*Exercise objective*. Quote each of the lines below word for word.

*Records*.
· · · · · · ·

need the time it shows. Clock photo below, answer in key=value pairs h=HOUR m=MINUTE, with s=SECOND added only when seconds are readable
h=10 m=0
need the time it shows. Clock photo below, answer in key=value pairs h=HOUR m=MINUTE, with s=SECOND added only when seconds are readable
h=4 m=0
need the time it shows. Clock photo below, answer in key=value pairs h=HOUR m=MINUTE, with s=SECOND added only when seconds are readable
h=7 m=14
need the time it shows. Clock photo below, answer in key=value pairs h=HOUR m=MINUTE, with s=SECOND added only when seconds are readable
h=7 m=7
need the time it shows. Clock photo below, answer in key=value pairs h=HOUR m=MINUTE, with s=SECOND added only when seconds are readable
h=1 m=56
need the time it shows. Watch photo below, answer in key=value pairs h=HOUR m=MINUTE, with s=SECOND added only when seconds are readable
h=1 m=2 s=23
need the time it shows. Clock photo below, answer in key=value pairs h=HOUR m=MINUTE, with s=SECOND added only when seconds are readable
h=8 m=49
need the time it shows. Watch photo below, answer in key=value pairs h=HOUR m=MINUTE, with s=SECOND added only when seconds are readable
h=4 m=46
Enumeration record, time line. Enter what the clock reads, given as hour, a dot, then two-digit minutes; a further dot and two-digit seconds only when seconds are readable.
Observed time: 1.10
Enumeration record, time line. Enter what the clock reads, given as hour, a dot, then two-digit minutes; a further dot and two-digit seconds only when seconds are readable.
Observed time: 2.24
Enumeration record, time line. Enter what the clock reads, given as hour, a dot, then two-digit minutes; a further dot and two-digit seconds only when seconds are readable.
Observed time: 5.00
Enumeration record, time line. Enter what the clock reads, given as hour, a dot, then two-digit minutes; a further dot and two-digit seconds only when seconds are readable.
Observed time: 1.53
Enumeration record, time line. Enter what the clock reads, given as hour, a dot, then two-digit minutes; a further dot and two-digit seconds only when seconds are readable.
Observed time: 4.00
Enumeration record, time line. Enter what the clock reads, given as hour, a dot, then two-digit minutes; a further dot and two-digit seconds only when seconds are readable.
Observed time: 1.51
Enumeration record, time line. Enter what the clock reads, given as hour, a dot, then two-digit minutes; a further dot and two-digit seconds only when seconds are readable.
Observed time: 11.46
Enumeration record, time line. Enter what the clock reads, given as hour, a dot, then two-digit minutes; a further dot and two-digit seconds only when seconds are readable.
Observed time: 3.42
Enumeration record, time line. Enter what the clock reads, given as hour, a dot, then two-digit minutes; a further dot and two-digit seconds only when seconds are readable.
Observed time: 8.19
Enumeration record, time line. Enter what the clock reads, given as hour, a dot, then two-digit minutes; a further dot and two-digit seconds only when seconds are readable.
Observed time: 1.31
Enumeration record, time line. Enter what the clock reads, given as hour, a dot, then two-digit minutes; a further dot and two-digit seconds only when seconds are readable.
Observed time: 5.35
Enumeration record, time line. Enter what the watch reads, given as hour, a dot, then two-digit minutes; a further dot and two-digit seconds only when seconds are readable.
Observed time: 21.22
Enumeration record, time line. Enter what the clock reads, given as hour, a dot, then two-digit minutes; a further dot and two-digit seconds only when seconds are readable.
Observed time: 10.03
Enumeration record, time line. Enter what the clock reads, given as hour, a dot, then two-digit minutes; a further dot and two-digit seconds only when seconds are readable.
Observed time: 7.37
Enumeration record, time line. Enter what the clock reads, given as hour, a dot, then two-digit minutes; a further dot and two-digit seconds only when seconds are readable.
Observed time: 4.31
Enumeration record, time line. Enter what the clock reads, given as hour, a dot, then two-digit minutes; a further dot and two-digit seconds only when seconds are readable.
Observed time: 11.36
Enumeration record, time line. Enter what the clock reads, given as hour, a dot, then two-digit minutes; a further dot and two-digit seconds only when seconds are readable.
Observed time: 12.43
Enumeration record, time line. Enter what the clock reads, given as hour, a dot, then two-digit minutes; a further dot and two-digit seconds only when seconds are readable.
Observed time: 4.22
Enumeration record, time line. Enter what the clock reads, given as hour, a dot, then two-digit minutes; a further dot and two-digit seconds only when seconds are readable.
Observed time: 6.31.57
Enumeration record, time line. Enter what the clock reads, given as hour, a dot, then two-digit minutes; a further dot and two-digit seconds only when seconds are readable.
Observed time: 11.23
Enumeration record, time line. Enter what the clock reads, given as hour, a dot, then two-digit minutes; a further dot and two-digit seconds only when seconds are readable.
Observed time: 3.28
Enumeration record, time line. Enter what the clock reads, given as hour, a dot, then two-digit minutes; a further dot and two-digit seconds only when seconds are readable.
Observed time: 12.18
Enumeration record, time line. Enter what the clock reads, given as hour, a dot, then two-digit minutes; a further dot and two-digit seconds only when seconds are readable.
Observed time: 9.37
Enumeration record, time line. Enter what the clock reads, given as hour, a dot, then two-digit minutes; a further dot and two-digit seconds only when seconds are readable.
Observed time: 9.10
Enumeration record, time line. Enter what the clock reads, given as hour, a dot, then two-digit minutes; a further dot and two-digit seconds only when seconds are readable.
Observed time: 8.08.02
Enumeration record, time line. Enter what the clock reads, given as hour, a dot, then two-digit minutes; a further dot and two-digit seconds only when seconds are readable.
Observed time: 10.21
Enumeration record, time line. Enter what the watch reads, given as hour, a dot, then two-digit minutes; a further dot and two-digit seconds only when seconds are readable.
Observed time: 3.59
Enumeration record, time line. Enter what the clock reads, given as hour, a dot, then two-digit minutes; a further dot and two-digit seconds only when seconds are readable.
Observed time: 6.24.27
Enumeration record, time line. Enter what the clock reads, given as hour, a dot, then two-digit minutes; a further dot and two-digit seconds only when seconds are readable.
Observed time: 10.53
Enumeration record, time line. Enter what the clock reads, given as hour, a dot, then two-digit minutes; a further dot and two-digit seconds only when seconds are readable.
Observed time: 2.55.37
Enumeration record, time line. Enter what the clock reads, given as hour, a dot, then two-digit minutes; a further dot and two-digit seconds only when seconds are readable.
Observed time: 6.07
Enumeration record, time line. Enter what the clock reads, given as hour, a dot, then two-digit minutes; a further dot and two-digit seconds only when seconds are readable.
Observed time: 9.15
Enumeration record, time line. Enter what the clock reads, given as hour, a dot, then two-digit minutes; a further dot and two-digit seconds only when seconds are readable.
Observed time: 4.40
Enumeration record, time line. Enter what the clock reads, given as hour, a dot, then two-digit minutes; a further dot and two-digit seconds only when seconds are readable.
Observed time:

· · · · · · ·

*Solved problem*.
need the time it shows. Clock photo below, answer in key=value pairs h=HOUR m=MINUTE, with s=SECOND added only when seconds are readable
h=10 m=0
need the time it shows. Clock photo below, answer in key=value pairs h=HOUR m=MINUTE, with s=SECOND added only when seconds are readable
h=4 m=0
need the time it shows. Clock photo below, answer in key=value pairs h=HOUR m=MINUTE, with s=SECOND added only when seconds are readable
h=7 m=14
need the time it shows. Clock photo below, answer in key=value pairs h=HOUR m=MINUTE, with s=SECOND added only when seconds are readable
h=7 m=7
need the time it shows. Clock photo below, answer in key=value pairs h=HOUR m=MINUTE, with s=SECOND added only when seconds are readable
h=1 m=56
need the time it shows. Watch photo below, answer in key=value pairs h=HOUR m=MINUTE, with s=SECOND added only when seconds are readable
h=1 m=2 s=23
need the time it shows. Clock photo below, answer in key=value pairs h=HOUR m=MINUTE, with s=SECOND added only when seconds are readable
h=8 m=49
need the time it shows. Watch photo below, answer in key=value pairs h=HOUR m=MINUTE, with s=SECOND added only when seconds are readable
h=4 m=46
Enumeration record, time line. Enter what the clock reads, given as hour, a dot, then two-digit minutes; a further dot and two-digit seconds only when seconds are readable.
Observed time: 1.10
Enumeration record, time line. Enter what the clock reads, given as hour, a dot, then two-digit minutes; a further dot and two-digit seconds only when seconds are readable.
Observed time: 2.24
Enumeration record, time line. Enter what the clock reads, given as hour, a dot, then two-digit minutes; a further dot and two-digit seconds only when seconds are readable.
Observed time: 5.00
Enumeration record, time line. Enter what the clock reads, given as hour, a dot, then two-digit minutes; a further dot and two-digit seconds only when seconds are readable.
Observed time: 1.53
Enumeration record, time line. Enter what the clock reads, given as hour, a dot, then two-digit minutes; a further dot and two-digit seconds only when seconds are readable.
Observed time: 4.00
Enumeration record, time line. Enter what the clock reads, given as hour, a dot, then two-digit minutes; a further dot and two-digit seconds only when seconds are readable.
Observed time: 1.51
Enumeration record, time line. Enter what the clock reads, given as hour, a dot, then two-digit minutes; a further dot and two-digit seconds only when seconds are readable.
Observed time: 11.46
Enumeration record, time line. Enter what the clock reads, given as hour, a dot, then two-digit minutes; a further dot and two-digit seconds only when seconds are readable.
Observed time: 3.42
Enumeration record, time line. Enter what the clock reads, given as hour, a dot, then two-digit minutes; a further dot and two-digit seconds only when seconds are readable.
Observed time: 8.19
Enumeration record, time line. Enter what the clock reads, given as hour, a dot, then two-digit minutes; a further dot and two-digit seconds only when seconds are readable.
Observed time: 1.31
Enumeration record, time line. Enter what the clock reads, given as hour, a dot, then two-digit minutes; a further dot and two-digit seconds only when seconds are readable.
Observed time: 5.35
Enumeration record, time line. Enter what the watch reads, given as hour, a dot, then two-digit minutes; a further dot and two-digit seconds only when seconds are readable.
Observed time: 21.22
Enumeration record, time line. Enter what the clock reads, given as hour, a dot, then two-digit minutes; a further dot and two-digit seconds only when seconds are readable.
Observed time: 10.03
Enumeration record, time line. Enter what the clock reads, given as hour, a dot, then two-digit minutes; a further dot and two-digit seconds only when seconds are readable.
Observed time: 7.37
Enumeration record, time line. Enter what the clock reads, given as hour, a dot, then two-digit minutes; a further dot and two-digit seconds only when seconds are readable.
Observed time: 4.31
Enumeration record, time line. Enter what the clock reads, given as hour, a dot, then two-digit minutes; a further dot and two-digit seconds only when seconds are readable.
Observed time: 11.36
Enumeration record, time line. Enter what the clock reads, given as hour, a dot, then two-digit minutes; a further dot and two-digit seconds only when seconds are readable.
Observed time: 12.43
Enumeration record, time line. Enter what the clock reads, given as hour, a dot, then two-digit minutes; a further dot and two-digit seconds only when seconds are readable.
Observed time: 4.22
Enumeration record, time line. Enter what the clock reads, given as hour, a dot, then two-digit minutes; a further dot and two-digit seconds only when seconds are readable.
Observed time: 6.31.57
Enumeration record, time line. Enter what the clock reads, given as hour, a dot, then two-digit minutes; a further dot and two-digit seconds only when seconds are readable.
Observed time: 11.23
Enumeration record, time line. Enter what the clock reads, given as hour, a dot, then two-digit minutes; a further dot and two-digit seconds only when seconds are readable.
Observed time: 3.28
Enumeration record, time line. Enter what the clock reads, given as hour, a dot, then two-digit minutes; a further dot and two-digit seconds only when seconds are readable.
Observed time: 12.18
Enumeration record, time line. Enter what the clock reads, given as hour, a dot, then two-digit minutes; a further dot and two-digit seconds only when seconds are readable.
Observed time: 9.37
Enumeration record, time line. Enter what the clock reads, given as hour, a dot, then two-digit minutes; a further dot and two-digit seconds only when seconds are readable.
Observed time: 9.10
Enumeration record, time line. Enter what the clock reads, given as hour, a dot, then two-digit minutes; a further dot and two-digit seconds only when seconds are readable.
Observed time: 8.08.02
Enumeration record, time line. Enter what the clock reads, given as hour, a dot, then two-digit minutes; a further dot and two-digit seconds only when seconds are readable.
Observed time: 10.21
Enumeration record, time line. Enter what the watch reads, given as hour, a dot, then two-digit minutes; a further dot and two-digit seconds only when seconds are readable.
Observed time: 3.59
Enumeration record, time line. Enter what the clock reads, given as hour, a dot, then two-digit minutes; a further dot and two-digit seconds only when seconds are readable.
Observed time: 6.24.27
Enumeration record, time line. Enter what the clock reads, given as hour, a dot, then two-digit minutes; a further dot and two-digit seconds only when seconds are readable.
Observed time: 10.53
Enumeration record, time line. Enter what the clock reads, given as hour, a dot, then two-digit minutes; a further dot and two-digit seconds only when seconds are readable.
Observed time: 2.55.37
Enumeration record, time line. Enter what the clock reads, given as hour, a dot, then two-digit minutes; a further dot and two-digit seconds only when seconds are readable.
Observed time: 6.07
Enumeration record, time line. Enter what the clock reads, given as hour, a dot, then two-digit minutes; a further dot and two-digit seconds only when seconds are readable.
Observed time: 9.15
Enumeration record, time line. Enter what the clock reads, given as hour, a dot, then two-digit minutes; a further dot and two-digit seconds only when seconds are readable.
Observed time: 4.40
Enumeration record, time line. Enter what the clock reads, given as hour, a dot, then two-digit minutes; a further dot and two-digit seconds only when seconds are readable.
Observed time:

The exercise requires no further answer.